Re: Der Hitchcock Thread

584
craigistheman hat geschrieben:
Maibaum hat geschrieben:
craigistheman hat geschrieben: Dass Hitchcock dann doch eher prüde im Umgang mit offen gezeigter Sexualität ist, zeigt sich besonders gut an "Frenzy".
Das sehe ich überhaupt nicht so.
Die Betonung liegt auf "offen gezeigt", mein Lieber. Natürlich spricht Hitchcock sehr häufig Sexualität an, ist ja auch einer der Vorreiter, wenn es um Psychoanalyse im Spielfilm geht. Nenne mir einen Hitchcock-Film, in dem auch nur eine Brustwarze oder eine Pobacke gezeigt wird, geschweige denn ein Genital (Frenzy zählt nicht). Da waren Polanski und Kubrick schon deutlich freizügiger.
Außer Frenzy kommt da ja auch nur noch Family Plot in Frage, weil alle anderen Filme in einer Zeit entstanden sind wo das kaum möglich war, jedenfalls nicht in Hollywood, wo Hitch ja seit den 40ern überwiegend gedreht hat. Und Frenzy gibt ja bereits eine sehr gute Vorstellung davon wie Hitch Sex und Gewalt inszeniert hätte ohne die Fesseln der Zensur.
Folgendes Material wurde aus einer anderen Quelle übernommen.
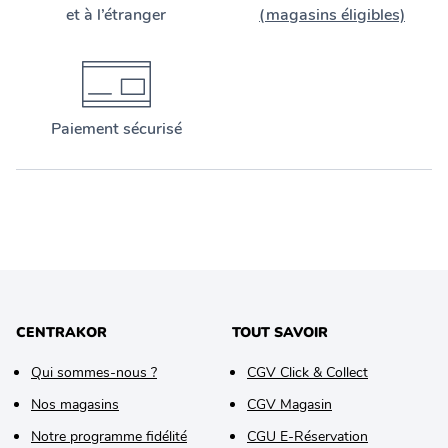
et à l’étranger
(magasins éligibles)
Paiement sécurisé
CENTRAKOR
TOUT SAVOIR
Qui sommes-nous ?
CGV Click & Collect
Nos magasins
CGV Magasin
Notre programme fidélité
CGU E-Réservation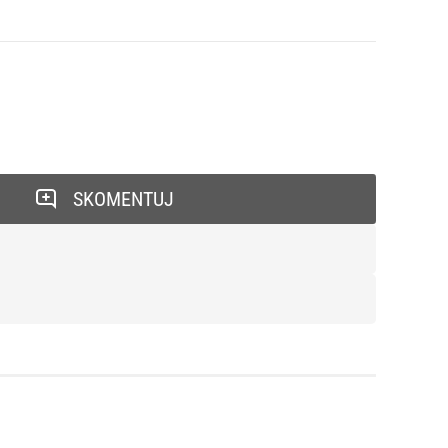
SKOMENTUJ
Bei Kubrick gab es vor Clockwork Orange auch keine wirkliche Nacktheit, und sein Lolita zeigt wie mir wie man so etwas auch nicht so gut machen kann, in den Zeiten als offenherzigeres kaum möglich war. Wobei natürlich in Europa auch in den 50ern da schon sehr viel mehr passiert ist. Und auch Polanski war da glaube ich nicht wirklich früher, kann mich zumindest nicht erinnern daß in seinen 60er Jahre Filmen schon eine Nackte weibliche Brust zu sehen gewesen wäre (oder doch?)

Und dann hat Hitch schon immer eine gutes Gefühl für Erotik gehabt, und auch immer wieder mal relativ geschmacklose, bzw gewagte Sachen gemacht, also in den Jahren in denen man schon mit Kleinigkeiten provozieren konnte.
Und die Duschszene in Psycho dürfte auch schon die Grenzen dessen ausloten was in 1960 möglich war (in Hollywood).

Nee, man kann vielleicht das alles psychologisch durchleuchten, und seine erotischen Fantasien als die eines im Kern prüden Geistes analysieren, aber prüde war zumindest sein Werk von Anfang an nicht.